Work task 1: List every company that the article on Microsoft's InstaLoad battery technology names as a party to a patent lawsuit or legal feud.
Work task 2: According to the article on Microsoft's InstaLoad battery technology, how many patents was Microsoft awarded in 2009?
Work task 3: Reproduce the article on Microsoft's InstaLoad battery technology verbatim from "Microsoft is announcing" to "into its headlamps.".

Passage provided:
Microsoft is announcing a new technology, InstaLoad, that allows batteries to be inserted into a device “without regard to positive and negative polarity,” according to the company. In theory, that means no more squinting at a micro-sized diagram embedded in the battery cover, trying to figure out whether the leftmost battery goes negative-side-down or positive-side-up.
Technology partners on the initiative include Duracell, which will possibly incorporate InstaLoad into future products, as well as firms like Black Diamond Equipment, which is working with Microsoft to build the technology into its headlamps.
InstaLoad probably poses the most end-user benefit to those with a need to change batteries rapidly, such as digital-camera users, and those who-for whatever reason-find themselves needing to switch out batteries in low-light conditions. Although the technology involves replacing traditional battery contacts with those of patented design, it is compatible with off-the-shelf batteries.
Microsoft plans on offering commercial licenses for the technology, as part of its Microsoft Hardware Intellectual Property Licensing program.
Initiatives such as InstaLoad reinforce the sheer scope of major IT companies’ research and intellectual-property licensing, often far beyond the core technologies that drive the bulk of their revenue. Since launching its IP licensing program in 2003, for example, Microsoft has entered into more than 600 licensing agreements with other companies, ranging from Apple and Hewlett-Packard to LG Electronics and Nikon. Microsoft was awarded 2,906 patents in 2009, according to IFI Patent Intelligence, in wildly diverse areas such as tablet technology.
Those agreements also have the potential to make odd bedfellows. On Feb. 22, Microsoft announced that it had entered an agreement with Amazon.com, with whom it competes in the cloud-computing space, for widespread access to each other’s patent portfolios. Amazon apparently agreed to pay Microsoft for the mutual access to patents covering a wide range of technology, notably Amazon’s Kindle e-reader.
By granting patent licenses to each other through cross-licensing agreements, companies can perform a delicate one-two operation of creating stronger partnerships while avoiding patent-infringement lawsuits that can burn revenue and goodwill. However, many companies have recently shown a proclivity toward using their intellectual property as a bludgeon with which to assert their market primacy; for example, Apple’s and Nokia’s tit-for-tat lawsuits over smartphone technology over the past nine months, or the rapidly escalating legal feud between Microsoft and Salesforce.com, ostensibly over cloud-technology patents.

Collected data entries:
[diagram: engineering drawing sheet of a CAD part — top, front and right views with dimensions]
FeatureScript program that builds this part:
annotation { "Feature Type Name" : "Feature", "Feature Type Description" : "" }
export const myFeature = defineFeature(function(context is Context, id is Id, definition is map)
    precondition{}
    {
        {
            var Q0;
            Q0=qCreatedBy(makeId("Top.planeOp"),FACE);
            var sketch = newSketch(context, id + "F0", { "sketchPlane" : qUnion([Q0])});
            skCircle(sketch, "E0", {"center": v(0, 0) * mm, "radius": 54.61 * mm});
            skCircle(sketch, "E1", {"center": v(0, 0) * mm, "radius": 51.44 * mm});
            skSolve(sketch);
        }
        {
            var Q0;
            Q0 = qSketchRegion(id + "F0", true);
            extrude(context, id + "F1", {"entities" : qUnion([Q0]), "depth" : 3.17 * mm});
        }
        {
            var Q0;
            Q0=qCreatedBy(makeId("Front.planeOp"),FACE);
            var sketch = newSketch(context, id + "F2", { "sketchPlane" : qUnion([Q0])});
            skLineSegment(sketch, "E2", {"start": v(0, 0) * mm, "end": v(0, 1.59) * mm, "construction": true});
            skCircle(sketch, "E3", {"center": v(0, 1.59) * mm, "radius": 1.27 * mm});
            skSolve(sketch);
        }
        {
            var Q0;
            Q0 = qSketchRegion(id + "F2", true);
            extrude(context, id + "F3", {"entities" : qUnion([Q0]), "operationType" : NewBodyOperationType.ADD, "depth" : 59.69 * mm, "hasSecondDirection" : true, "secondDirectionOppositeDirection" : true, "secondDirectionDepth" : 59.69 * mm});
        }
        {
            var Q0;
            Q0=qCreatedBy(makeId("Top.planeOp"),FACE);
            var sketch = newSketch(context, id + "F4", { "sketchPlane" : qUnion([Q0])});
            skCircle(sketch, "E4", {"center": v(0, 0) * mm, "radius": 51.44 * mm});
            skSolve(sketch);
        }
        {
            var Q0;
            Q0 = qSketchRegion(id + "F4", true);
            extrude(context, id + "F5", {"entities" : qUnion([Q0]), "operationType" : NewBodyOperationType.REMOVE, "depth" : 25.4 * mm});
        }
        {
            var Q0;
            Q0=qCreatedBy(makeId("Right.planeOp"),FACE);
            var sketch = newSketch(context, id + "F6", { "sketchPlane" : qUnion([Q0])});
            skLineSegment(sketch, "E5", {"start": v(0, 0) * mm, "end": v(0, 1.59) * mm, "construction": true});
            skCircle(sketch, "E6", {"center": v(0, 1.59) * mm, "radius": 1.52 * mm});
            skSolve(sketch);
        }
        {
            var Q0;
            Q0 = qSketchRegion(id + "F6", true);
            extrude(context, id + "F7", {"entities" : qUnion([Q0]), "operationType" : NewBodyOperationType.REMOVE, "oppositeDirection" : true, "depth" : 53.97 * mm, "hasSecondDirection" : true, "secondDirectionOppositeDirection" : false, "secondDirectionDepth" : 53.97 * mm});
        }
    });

Reply 1: Apple, Nokia, Microsoft, Salesforce.com

Reply 2: Microsoft was awarded 2,906 patents in 2009, according to IFI Patent Intelligence.

Reply 3:
Microsoft is announcing a new technology, InstaLoad, that allows batteries to be inserted into a device “without regard to positive and negative polarity,” according to the company. In theory, that means no more squinting at a micro-sized diagram embedded in the battery cover, trying to figure out whether the leftmost battery goes negative-side-down or positive-side-up.
Technology partners on the initiative include Duracell, which will possibly incorporate InstaLoad into future products, as well as firms like Black Diamond Equipment, which is working with Microsoft to build the technology into its headlamps.